In today’s daily standup, the core dev was engaged in an interesting discussion about how to pack as many as possible txs into a block with a given block gas limit (which is 20MIOTX for IoTeX mainnet). This is a combinatorial optimization problem that is equivalent to the knapsack problem – given a set of items, each with a weight and a value, determine the number of each item included in a collection so that the total weight is less than or equal to a given limit and the total value is as large as possible. (https://en.wikipedia.org/wiki/Knapsack_problem). The problem is still NP-complete: while it is easy to confirm whether a proposed solution is valid, it is computationally difficult to determine in the first place whether any solution exists.

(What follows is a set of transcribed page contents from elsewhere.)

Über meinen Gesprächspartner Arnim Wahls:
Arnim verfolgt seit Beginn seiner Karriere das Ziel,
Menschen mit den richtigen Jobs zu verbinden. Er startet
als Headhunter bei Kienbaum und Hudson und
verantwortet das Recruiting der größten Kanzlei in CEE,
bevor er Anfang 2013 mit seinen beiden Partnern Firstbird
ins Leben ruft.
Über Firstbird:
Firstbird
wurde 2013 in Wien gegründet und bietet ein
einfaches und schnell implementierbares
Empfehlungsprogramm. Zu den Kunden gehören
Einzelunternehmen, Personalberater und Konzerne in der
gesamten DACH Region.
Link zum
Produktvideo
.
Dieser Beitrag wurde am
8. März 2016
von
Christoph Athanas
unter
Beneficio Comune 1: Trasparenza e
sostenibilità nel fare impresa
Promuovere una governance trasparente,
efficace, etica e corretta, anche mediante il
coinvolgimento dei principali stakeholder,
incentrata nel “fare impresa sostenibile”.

Several algorithms are available to solve knapsack problems, based on dynamic programming approach, branch and bound approach or hybridizations of both approaches.

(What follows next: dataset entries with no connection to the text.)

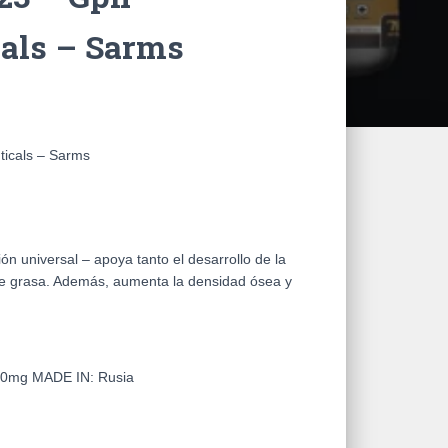
als – Sarms
ticals – Sarms
ón universal – apoya tanto el desarrollo de la
e grasa. Además, aumenta la densidad ósea y
 10mg
MADE IN:
Rusia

To address this problem practically, here is a heuristic algorithm with O(n log n) cost that can be used. Note that the tx picking scheme is really up to the delegate who’s producing blocks, and there is no need for all delegates to pick txs using the same scheme. Still, consensus can be obtained.
1. sort all actions by gas price to the array A, sort all actions by the gas amount to the array B 2. choose first N entries from A 3. choose first M entries (that were unselected in step 2) from B to minimize (block gas limit - total gas of N txs) 4. Pack N + M entries into a block
We made a tradeoff here - optimize performance (low computational complexity) while sacrificing optimum s.t. step 4 may return a result that “waste” a few more gas units in a block. But it is completely acceptable.